Purpose: Liver cancer is the third leading cause of cancer-related deaths globally. The number of liver cancers diagnosed in the world is increasing at an alarming rate. It is of great significance to find the new targets of the tumor cells and specific medicine. This research investigated the expression of interleukin-13 receptor alpha2 (IL-13Ralpha2) in different liver cancer cell lines and liver cancer tissues, and assessed the cytotoxin DT389-hIL13-13E13K (IL-13 and diphtheria toxin fusion protein) targeted killing effect on liver cancer cells. Based on study above, we further analyzed the function of IL-13Ralpha2 on the targeted liver cancer therapy. The results will provide a novel strategy and an alternative way for liver cancer therapy.
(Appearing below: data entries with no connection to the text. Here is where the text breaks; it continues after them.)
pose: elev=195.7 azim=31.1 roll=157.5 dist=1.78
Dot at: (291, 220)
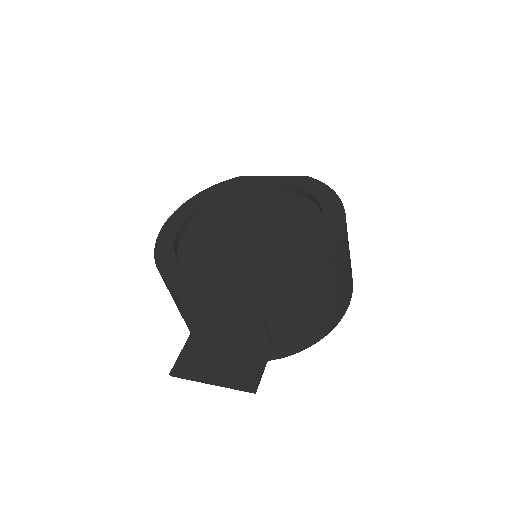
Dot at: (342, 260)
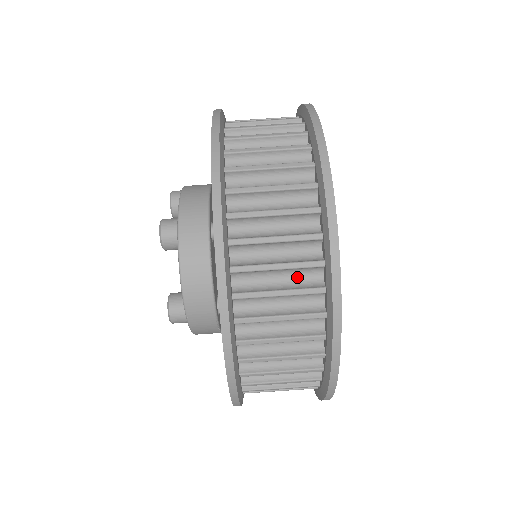
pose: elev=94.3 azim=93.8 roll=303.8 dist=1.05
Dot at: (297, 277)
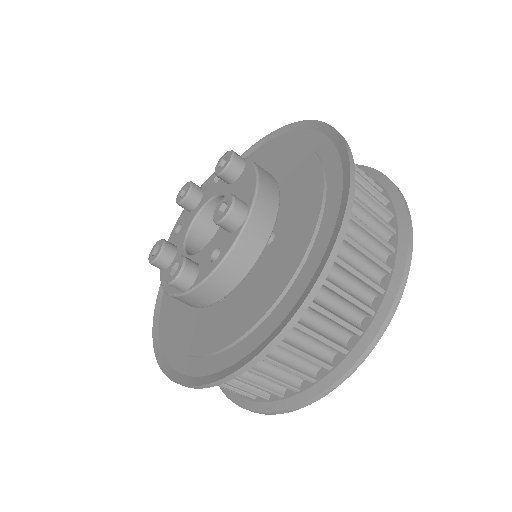
Dot at: occluded
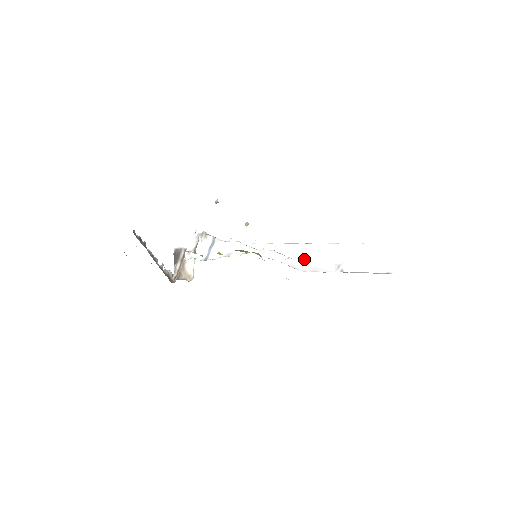
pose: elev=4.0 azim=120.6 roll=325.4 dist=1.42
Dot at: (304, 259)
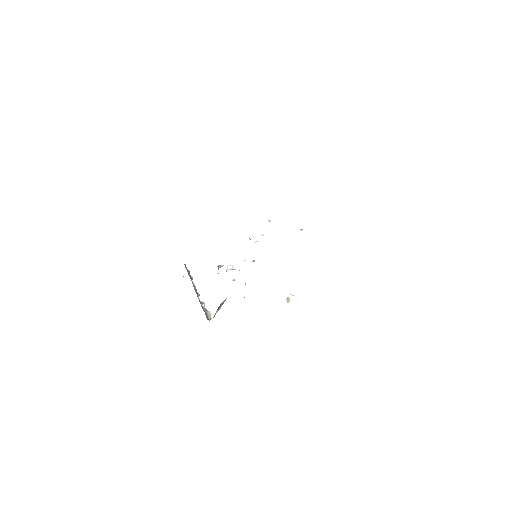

Methods: The expression of IL-13Ralpha2 in different liver cancer cell lines and tissues were analyzed by RT-PCR and immunohistochemistry. Cytotoxicity assay of DT389-hIL13-13E13K was performed in eight different concentrations in liver cancer cell lines in vitro. At the same time, siRNA-mediated knockdown was introduced to assess the role of IL-13Ralpha2 in liver cancer therapy.
Results: Two out of four tested liver cancer cell lines and 27 out of 33 (81.82%) liver tissues expressed the IL-13Ralpha2. The fusion protein DT(389)-hIL13-13E13K showed a moderate cytotoxicity to the cancer cell line BEL-7402 in vitro, which 50% inhibition (IC(50)) concentration occurred at 1.4 x 10(-5 )M. Besides, the sensitivity to fusion protein DT(389)-hIL13-13E13K was decreased in siRNA-transfected liver cells compared with control ones. These results suggest that IL-13Ralpha2 chain is a specific target for IL-13-directed fusion protein.
Conclusions: We reported the expression of IL-13Ralpha2 in liver cancer cell lines and tissues as well as investigated the cytotoxin (DT389-hIL13-13E13K) targeted killing efficiency of liver cancer cells and potential role of IL-13Ralpha2 in the cancer treatment.